The team is going to have some difficult decisions to make pretty soon
A large reason for the Mets’ success so far this season has been the successful mixing and matching of players on the bench. Players like J.D. Davis, Dominic Smith, and Keon Broxton have all made contributions through some combination of spot starts, key pinch hitting at-bats, and late-inning defensive replacements. But with Todd Frazier on the verge of finishing his rehab assignment and Jed Lowrie’s eventual return, the 25-man roster which has brought the Mets this early success is going to be shaken up soon, and it remains to be seen exactly what moves will be made and how the distribution of playing time will be impacted.
The first decision to make will be choosing which player to send down when Frazier returns. His getting some game action at shortstop during his rehab assignment would appear to indicate that the plan is to send Luis Guillorme down to the minors when Frazier makes his return. On one level, this decision makes sense, as Guillorme has been the player on the roster who has gotten the least playing time so far, and the Mets undoubtedly want to keep Davis and Smith’s bats on the bench. But the move would leave the team without a legitimate backup shortstop behind Amed Rosario, as the 33-year-old Frazier would hardly qualify as a suitable option for extended playing time there. While that would be a point of some concern, the bench as a whole would remain pretty strong under this scenario.

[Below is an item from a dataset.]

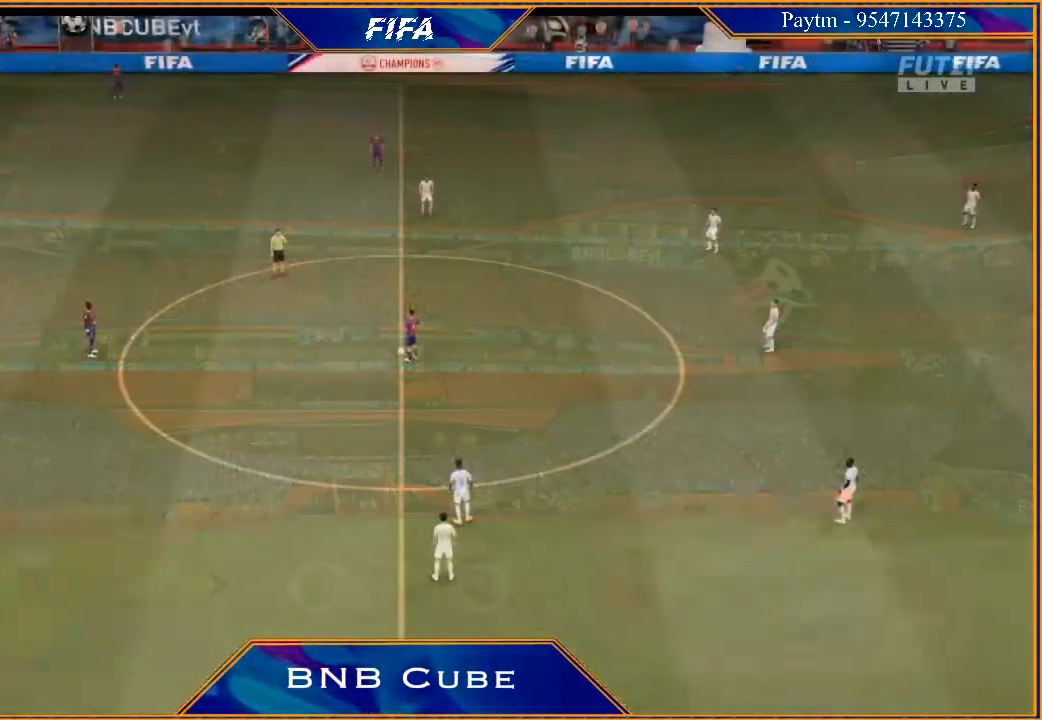
{"dt_ms": 500, "buttons": ["DPAD_LEFT"], "left_stick": "center", "right_stick": "center", "events": [[267, "DPAD_LEFT", "down"], [400, "DPAD_LEFT", "up"], [467, "DPAD_LEFT", "down"]]}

Things will become more interesting when Lowrie makes his return, which may still take some time since he has yet to begin a minor league rehab assignment. But barring any other injuries between now and then, the Mets will have a difficult decision to make regarding who to cut. Their options would be between:
- Sending down Davis, even though they clearly think highly of his potential due to his impressive exit velocity and his ability to mash lefty pitchers. But with Frazier on the team, do they really need another right-handed bat who predominantly plays third base on the bench?
- Saying goodbye to Smith, even though he provides value both as the team’s only lefty bat off the bench and as a late-inning defensive replacement for Pete Alonso. The lack of positional versatility that he offers has always made him a slightly poor fit for a bench spot, though, and this way they could get him some everyday playing time in Syracuse. Perhaps it’s not even out of the realm of possibility to think that Smith’s hot start may have ignited trade interest in him.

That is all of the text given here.